*** Dataset Section Begins ***
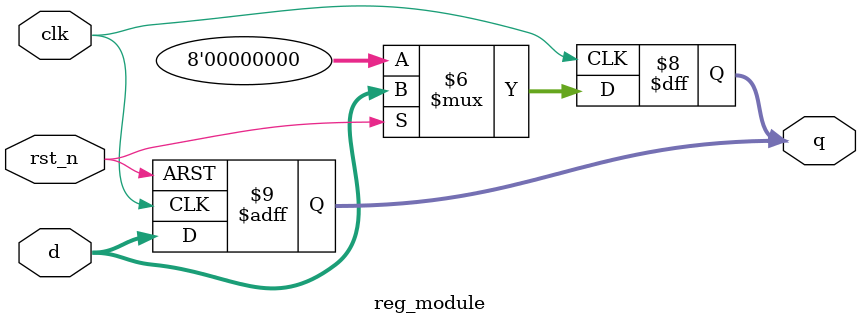
<source format=v>
module reg_module(
	input wire clk,
	input wire rst_n,
	input wire [7:0] d, // 输入必须是wire
	output reg [7:0] q	// 输出可以是wire，也可以是reg
);

// 异步触发器
always @(posedge clk or negedge rst_n) // 沿触发一定都是用<=赋值
	if (rst_n == 1'b0)
		q <= 8'h00;
	else
		q <= d;

// 同步触发器
always @(posedge clk)
	if (rst_n == 1'b0)
		q <= 8'h00;
	else
		q <= d;
		
endmodule

</source>
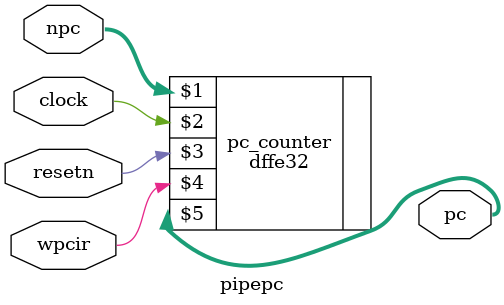
<source format=v>
module pipepc( npc,wpcir,clock,resetn,pc );
	input [31:0] npc;
	input 		wpcir,clock,resetn;
	output [31:0] pc; 
	dffe32 pc_counter(npc,clock,resetn,wpcir,pc);
endmodule
</source>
*** Dataset Section Ends ***
• [Work item]:
Your whole answer should be one number, the count of lines in the records that hold "input".

• [Solution to this problem]:
5